[Stored data]
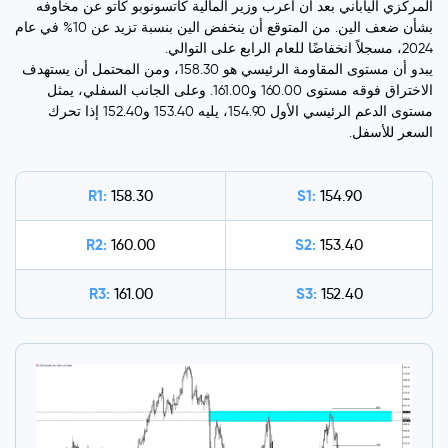
المركزي الياباني بعد أن أعرب وزير المالية كاتسونوبو كاتو عن مخاوفه
بشأن ضعف الين. من المتوقع أن ينخفض الين بنسبة تزيد عن 10% في عام
2024، مسجلاً انخفاضًا للعام الرابع على التوالي.
يبدو أن مستوى المقاومة الرئيسي هو 158.30، ومن المحتمل أن يستهدف
الاختراق فوقه مستوى 160.00 و161.00. وعلى الجانب السفلي، يمثل
مستوى الدعم الرئيسي الأول 154.90، يليه 153.40 و152.40 إذا تحرك
السعر للأسفل.
R1:
S1:
158.30
154.90
R2:
S2:
160.00
153.40
R3:
S3:
161.00
152.40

Task instructions: Repeat, without change, each line of the data above from the one that contains "الاختراق فوقه مستوى" through the final line, counting both.

Written solution:
الاختراق فوقه مستوى 160.00 و161.00. وعلى الجانب السفلي، يمثل
مستوى الدعم الرئيسي الأول 154.90، يليه 153.40 و152.40 إذا تحرك
السعر للأسفل.
R1:
S1:
158.30
154.90
R2:
S2:
160.00
153.40
R3:
S3:
161.00
152.40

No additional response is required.